'You need to have a thick skin to play this game' - Ireland's Stephen Ward on answering his critics
Living the dream has occasionally been something akin to a nightmare experience for Burnley’s Stephen Ward over the last decade - but his legacy is finally falling into place.
It was back in January 2007 that a fresh faced Ward travelled to Wolves for a trial that opened the door to his dream of making it big for club and country.
The free-scoring striker caught the eye of Wolves boss Mick McCarthy while he was playing for Bohemians and marked his first month in England with three goals in the Championship as he made an instant impression.
Inevitably, Ward was tagged ‘the new Robbie Keane’ as he followed in the footsteps of Ireland’s leading marksman by starting his career in England with Wolves.

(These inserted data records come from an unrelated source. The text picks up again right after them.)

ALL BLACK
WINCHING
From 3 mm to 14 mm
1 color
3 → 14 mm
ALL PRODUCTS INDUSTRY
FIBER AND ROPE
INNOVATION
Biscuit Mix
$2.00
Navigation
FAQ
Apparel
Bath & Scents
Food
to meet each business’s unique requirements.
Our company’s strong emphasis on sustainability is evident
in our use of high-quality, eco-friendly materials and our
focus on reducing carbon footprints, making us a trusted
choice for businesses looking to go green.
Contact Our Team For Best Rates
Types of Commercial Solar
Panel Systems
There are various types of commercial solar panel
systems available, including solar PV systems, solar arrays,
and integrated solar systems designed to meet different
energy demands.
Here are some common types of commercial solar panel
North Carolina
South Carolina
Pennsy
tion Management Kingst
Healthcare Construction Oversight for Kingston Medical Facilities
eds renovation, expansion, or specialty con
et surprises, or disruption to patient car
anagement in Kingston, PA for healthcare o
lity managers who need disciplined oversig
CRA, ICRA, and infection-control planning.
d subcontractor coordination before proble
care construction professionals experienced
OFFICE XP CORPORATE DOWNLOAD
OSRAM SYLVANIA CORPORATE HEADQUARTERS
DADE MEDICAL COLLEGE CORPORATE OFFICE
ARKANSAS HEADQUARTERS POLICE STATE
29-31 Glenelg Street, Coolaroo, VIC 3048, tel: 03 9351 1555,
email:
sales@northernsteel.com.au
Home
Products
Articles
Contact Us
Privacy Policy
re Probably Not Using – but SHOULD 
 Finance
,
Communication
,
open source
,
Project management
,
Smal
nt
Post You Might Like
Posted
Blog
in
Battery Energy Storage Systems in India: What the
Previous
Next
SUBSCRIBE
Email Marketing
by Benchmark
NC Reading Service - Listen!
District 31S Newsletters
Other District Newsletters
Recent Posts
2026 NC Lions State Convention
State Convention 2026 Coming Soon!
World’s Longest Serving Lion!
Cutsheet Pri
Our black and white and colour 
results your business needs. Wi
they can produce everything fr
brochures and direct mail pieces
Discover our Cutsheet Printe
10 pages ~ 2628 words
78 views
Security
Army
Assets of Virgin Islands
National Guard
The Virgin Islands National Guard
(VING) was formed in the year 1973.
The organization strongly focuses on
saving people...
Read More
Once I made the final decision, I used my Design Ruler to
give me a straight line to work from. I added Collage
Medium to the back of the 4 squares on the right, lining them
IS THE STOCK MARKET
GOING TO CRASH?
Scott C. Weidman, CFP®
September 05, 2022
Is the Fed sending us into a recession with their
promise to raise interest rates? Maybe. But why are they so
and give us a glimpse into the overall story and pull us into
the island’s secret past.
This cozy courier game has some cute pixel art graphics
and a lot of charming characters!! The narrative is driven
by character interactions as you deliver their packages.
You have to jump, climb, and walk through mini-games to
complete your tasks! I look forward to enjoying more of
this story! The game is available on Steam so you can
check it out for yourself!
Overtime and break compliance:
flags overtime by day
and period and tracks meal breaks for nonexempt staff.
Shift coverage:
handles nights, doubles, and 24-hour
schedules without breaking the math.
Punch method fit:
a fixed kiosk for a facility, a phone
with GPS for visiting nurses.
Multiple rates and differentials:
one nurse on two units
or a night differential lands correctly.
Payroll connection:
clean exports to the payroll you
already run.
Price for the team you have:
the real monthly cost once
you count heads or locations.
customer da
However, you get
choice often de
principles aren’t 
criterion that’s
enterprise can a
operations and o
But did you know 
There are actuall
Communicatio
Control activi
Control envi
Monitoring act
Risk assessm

We all feel a little older when we reflect that a decade has passed since those formative days in Ward’s story and as he looks back on his journey in an interview with Independent.ie, the 31-year-old admits there have been times when he has hit rock bottom.
All too often, Ward has been an easy target for the snipers eager nominate a scapegoat for failure when Wolves or Ireland failed to live up to unrealistically inflated expectations and he admits the criticism has cut deep at times.
Yet while the barbs that have been fired in his direction have stung at times, this affable Dubliner reflects on his journey in England with an attitude that will ensure he is remembered as one of the great success stories in this era of Irish soccer.
“People have written me off plenty of times and while you say you ignore the criticism, it can get to you at times,” begins Ward.
“I’m lucky to have a great family behind me and they have been so important to me when things have not gone my way, but the most important factor in my career so far has been my own belief in my ability.
“Every career is a story of ups and downs and I have had more than my fair share, but to be here now ten years after I got my chance to come to England for the first time and to be playing regular Premier League football suggests I have done something right.
“Playing for Ireland and in the Premier League is probably more than I would have expected when I was starting out, but you have to make the most of the opportunities that come your way.
“My Dad always tells me that you can only look back on your career when you retire and reflect on whether you have accomplished everything you have wanted. Hopefully when I get to that point, I will have no regrets.
“I’m just a humble lad who had a dream to play football for a job and to go as far as I could in the game.
“One day, I might appreciate what I have done, but right now, I’m engrossed in what we are trying to do at Burnley this season and with Ireland when the World Cup qualifiers come around.
“All I have every tried to do is give everything I can to every challenge in front of me and if you look back and say you have done that throughout your career, you can’t ask for any more.”
Too many critics have been guilty of highlighting the weak spots in Ward’s talent locker down the years, but he has a typically polite response to those who have questioned him.
“You need to have a thick skin if you want to play this game because opinions will be aired about you and they might not always be positive,” he continues.
“Maybe the critics help you at times because I have been written on a few occasions and it’s a challenge to try and come back and prove a few people wrong.
“There is a need to sell papers and at times things are written that may not be fair, but the one person whose opinion has always mattered to me has been my manager and if I am on the pitch every weekend, then that’s all that matters.”
A father of two, Ward took his kids on the school run before sitting down for an open chat with Independent.ie and the maturity he exudes in our conversation replicating his performances on the pitch over the last couple of seasons.
After emerging a key figure in Burnley’s promotion push last season, Ward went on to play a key role for Ireland at the Euro 2016 finals and now he is an established Premier League performer.
Sitting tenth in the table with an impressive total of 26 points to their credit already, Burnley are on course to defy the odds and maintain their status in the English top flight this season and Ward puts their progress down to experience.
“We all learned so much from our last experience in the Premier League,” he adds, reflecting on a 2014/15 season that ended in relegation.
“The manager has taken a lot from that campaign and the same goes for the players, with many of us still here from a season that was close to being successful in so many ways.
“There was a different feeling around the club this season and from the start, we have been competing against all the top teams much better this time.
“It’s great to be in the position we are in right now, but we cannot get carried away and believe the job is done because we still need plenty of points to make sure we stay in the Premier League.
“Staying up would be an even better achievement than getting into this league when you consider the size of our stadium and the budget we are working with, but we feel like we belong in this league now.”
Instead of looking for negatives in Ward’s story, maybe we should start to hold him aloft as a poster boy for the next generation of Irish soccer hopefuls to emulate.
Breaking out of the Irish soccer set-up and succeeding in securing fame and fortune in the richest league in world football is tougher than ever, but Ward has cracked that code in impression fashion.
One day, this over-achiever will get the credit he deserves.